(Records excerpted from a collection)

--- START ---

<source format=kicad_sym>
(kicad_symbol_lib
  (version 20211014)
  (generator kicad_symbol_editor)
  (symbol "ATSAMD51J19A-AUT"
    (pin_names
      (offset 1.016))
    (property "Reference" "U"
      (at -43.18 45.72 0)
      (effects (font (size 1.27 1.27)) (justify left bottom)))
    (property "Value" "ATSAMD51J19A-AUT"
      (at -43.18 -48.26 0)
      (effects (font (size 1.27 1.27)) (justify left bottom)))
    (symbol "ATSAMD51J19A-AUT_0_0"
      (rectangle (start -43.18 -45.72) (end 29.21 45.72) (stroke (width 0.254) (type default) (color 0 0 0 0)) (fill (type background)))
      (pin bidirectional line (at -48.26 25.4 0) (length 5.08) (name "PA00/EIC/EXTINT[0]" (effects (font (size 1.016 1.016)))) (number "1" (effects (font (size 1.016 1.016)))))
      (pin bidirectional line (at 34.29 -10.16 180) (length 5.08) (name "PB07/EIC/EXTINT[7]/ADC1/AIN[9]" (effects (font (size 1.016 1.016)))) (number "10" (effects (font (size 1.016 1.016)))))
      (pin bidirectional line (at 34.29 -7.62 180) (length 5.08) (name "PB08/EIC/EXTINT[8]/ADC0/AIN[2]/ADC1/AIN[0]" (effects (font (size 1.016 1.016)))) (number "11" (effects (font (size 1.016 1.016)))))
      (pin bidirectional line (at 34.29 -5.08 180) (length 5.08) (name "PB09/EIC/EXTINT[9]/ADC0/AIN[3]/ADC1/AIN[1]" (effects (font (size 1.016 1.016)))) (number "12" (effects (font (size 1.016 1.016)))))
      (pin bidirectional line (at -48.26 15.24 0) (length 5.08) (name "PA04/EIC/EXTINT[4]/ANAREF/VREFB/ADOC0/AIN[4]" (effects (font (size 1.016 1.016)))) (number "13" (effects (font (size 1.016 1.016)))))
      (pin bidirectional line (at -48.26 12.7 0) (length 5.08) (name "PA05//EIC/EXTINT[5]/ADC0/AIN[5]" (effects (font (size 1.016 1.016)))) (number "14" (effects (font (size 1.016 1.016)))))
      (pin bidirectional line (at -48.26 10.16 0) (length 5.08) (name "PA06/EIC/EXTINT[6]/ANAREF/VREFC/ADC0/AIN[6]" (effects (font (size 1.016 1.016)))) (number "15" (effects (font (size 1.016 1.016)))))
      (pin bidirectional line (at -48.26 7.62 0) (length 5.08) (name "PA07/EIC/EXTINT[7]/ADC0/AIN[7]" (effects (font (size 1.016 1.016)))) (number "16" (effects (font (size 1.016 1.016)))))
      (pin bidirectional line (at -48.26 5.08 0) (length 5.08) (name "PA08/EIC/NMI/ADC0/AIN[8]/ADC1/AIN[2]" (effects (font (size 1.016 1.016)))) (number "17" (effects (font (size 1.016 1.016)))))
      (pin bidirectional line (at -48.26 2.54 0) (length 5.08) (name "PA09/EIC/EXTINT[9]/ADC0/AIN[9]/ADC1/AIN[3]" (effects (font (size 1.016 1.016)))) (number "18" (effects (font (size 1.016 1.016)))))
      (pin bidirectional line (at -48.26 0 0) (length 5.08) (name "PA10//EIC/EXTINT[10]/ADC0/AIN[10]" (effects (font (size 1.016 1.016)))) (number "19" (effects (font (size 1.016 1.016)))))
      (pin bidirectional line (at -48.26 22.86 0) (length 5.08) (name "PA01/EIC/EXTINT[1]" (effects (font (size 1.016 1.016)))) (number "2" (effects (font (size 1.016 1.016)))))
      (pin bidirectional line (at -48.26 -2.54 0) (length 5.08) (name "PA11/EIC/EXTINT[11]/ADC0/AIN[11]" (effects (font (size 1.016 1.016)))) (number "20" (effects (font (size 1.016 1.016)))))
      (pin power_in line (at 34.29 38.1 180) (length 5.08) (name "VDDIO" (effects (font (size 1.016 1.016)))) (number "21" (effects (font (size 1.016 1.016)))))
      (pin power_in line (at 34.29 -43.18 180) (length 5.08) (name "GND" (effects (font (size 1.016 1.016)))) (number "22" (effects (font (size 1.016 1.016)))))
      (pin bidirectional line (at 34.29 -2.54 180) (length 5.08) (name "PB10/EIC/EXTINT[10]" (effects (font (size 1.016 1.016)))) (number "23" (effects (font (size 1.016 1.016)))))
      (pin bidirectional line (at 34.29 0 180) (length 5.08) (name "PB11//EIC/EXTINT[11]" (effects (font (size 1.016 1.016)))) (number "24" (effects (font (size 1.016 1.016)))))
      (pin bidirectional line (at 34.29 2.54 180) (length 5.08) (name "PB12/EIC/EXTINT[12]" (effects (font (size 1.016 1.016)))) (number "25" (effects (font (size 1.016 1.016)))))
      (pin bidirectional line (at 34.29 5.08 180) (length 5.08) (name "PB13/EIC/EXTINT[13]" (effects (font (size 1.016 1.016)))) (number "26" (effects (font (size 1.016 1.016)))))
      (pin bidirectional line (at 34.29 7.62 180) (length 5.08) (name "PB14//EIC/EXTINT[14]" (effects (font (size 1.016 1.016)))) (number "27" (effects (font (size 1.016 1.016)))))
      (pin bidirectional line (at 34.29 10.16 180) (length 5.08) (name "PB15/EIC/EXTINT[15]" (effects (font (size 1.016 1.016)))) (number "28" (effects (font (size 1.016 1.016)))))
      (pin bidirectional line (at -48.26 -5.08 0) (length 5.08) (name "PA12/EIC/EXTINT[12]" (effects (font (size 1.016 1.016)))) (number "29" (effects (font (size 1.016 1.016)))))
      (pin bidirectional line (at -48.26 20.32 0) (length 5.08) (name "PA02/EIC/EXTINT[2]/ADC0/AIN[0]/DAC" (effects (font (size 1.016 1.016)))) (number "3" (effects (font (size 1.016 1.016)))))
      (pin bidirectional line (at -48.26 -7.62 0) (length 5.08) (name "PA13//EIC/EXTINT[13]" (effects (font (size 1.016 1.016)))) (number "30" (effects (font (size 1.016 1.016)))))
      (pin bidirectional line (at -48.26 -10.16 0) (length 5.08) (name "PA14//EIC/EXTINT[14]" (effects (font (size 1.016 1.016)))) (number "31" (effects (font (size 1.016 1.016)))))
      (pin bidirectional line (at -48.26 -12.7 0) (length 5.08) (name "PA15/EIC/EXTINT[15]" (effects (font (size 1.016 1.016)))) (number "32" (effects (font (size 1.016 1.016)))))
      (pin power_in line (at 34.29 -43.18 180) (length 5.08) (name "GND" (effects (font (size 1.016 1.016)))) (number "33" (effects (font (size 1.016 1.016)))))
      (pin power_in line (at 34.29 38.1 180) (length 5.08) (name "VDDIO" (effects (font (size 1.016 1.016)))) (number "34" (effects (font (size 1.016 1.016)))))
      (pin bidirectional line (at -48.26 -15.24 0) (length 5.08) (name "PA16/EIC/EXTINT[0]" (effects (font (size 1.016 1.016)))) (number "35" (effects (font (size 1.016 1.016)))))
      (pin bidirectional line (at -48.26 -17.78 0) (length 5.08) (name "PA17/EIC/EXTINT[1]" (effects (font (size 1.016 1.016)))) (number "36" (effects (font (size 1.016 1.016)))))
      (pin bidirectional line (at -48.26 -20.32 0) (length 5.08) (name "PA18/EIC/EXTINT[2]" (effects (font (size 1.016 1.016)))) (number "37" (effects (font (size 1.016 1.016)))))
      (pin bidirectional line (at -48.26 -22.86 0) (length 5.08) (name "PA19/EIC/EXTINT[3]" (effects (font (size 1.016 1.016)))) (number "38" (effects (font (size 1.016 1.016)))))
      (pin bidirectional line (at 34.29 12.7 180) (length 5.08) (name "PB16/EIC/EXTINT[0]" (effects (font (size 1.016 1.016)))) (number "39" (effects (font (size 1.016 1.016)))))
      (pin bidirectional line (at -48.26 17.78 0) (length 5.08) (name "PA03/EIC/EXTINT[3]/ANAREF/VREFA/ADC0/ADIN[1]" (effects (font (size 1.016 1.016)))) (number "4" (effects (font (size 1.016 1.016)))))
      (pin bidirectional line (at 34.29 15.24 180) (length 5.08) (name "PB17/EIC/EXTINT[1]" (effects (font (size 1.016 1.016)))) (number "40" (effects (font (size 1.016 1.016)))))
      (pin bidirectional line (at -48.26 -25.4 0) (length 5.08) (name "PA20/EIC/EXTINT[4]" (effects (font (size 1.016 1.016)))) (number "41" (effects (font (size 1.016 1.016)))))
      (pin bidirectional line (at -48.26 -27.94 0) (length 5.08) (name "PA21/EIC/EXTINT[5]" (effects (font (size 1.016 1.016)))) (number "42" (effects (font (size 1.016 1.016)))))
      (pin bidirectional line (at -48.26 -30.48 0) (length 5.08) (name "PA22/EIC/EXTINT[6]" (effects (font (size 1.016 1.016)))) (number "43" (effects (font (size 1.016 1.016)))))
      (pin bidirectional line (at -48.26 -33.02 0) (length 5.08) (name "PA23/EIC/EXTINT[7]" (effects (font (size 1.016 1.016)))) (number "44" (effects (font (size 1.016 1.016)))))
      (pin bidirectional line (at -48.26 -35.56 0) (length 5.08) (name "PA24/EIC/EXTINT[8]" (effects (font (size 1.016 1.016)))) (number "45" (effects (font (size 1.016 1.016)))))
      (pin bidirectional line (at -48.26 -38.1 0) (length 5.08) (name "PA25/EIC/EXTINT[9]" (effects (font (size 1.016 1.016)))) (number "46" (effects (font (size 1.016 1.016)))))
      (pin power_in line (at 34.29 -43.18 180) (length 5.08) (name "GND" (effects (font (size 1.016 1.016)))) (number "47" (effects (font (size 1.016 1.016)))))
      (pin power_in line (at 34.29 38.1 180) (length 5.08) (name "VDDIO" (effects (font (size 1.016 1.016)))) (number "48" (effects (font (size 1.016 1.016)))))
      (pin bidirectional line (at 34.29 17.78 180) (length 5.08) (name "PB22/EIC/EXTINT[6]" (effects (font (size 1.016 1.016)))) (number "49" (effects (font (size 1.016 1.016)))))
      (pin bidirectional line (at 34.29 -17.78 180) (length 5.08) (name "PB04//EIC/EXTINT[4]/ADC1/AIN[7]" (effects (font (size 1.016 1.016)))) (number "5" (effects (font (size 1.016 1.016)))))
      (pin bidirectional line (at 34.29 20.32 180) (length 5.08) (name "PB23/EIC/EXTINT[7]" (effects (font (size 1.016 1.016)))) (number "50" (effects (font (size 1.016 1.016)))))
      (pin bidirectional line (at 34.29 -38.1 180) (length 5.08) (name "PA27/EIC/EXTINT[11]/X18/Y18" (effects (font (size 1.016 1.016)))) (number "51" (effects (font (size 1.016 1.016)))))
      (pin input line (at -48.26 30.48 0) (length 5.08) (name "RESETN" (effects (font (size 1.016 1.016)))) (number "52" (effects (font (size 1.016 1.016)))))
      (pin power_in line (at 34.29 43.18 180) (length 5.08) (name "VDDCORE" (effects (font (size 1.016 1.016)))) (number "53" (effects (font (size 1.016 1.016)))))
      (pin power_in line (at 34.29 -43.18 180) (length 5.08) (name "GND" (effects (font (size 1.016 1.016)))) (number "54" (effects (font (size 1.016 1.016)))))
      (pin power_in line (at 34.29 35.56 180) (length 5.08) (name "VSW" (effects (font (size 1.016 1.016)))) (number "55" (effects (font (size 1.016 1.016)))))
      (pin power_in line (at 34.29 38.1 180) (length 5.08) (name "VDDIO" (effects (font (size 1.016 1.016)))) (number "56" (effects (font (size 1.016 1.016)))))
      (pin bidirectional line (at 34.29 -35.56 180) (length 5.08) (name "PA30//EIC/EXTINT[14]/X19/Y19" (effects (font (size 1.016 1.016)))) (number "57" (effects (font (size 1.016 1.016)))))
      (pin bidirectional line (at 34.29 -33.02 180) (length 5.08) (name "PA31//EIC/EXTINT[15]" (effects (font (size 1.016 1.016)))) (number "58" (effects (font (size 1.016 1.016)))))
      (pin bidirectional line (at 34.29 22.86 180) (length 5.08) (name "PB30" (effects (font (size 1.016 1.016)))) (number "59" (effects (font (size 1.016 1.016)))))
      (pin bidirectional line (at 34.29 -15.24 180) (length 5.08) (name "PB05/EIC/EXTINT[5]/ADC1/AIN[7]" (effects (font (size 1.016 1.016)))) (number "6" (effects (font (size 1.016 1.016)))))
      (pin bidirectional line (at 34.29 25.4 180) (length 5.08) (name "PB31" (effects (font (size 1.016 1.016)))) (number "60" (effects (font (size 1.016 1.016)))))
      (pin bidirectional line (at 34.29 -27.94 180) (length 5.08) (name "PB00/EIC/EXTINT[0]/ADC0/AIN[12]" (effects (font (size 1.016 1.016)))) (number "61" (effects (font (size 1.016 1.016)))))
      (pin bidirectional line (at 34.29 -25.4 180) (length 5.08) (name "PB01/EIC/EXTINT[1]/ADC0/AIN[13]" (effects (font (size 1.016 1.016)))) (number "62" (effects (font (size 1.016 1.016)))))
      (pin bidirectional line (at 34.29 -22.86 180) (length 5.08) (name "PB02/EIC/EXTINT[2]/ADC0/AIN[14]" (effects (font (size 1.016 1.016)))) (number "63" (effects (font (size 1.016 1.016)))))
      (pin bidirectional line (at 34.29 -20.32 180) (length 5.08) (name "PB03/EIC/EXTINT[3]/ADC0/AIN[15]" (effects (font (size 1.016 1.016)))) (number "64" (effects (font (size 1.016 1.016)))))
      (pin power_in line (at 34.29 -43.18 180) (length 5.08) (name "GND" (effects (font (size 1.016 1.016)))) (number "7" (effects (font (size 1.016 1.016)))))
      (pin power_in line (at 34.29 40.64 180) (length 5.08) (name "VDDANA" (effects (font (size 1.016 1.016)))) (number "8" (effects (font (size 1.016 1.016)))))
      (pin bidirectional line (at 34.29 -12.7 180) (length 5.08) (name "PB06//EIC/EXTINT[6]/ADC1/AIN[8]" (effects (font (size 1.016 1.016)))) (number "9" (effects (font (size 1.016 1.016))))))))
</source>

--- END ---

■ Task details
Write out exactly the lines above between the line with "(rectangle (start -43.18" and the line with "(pin bidirectional line (at -48.26 25.4", inclusive, and nothing beyond them.

■ Task answer
      (rectangle (start -43.18 -45.72) (end 29.21 45.72) (stroke (width 0.254) (type default) (color 0 0 0 0)) (fill (type background)))
      (pin bidirectional line (at -48.26 25.4 0) (length 5.08) (name "PA00/EIC/EXTINT[0]" (effects (font (size 1.016 1.016)))) (number "1" (effects (font (size 1.016 1.016)))))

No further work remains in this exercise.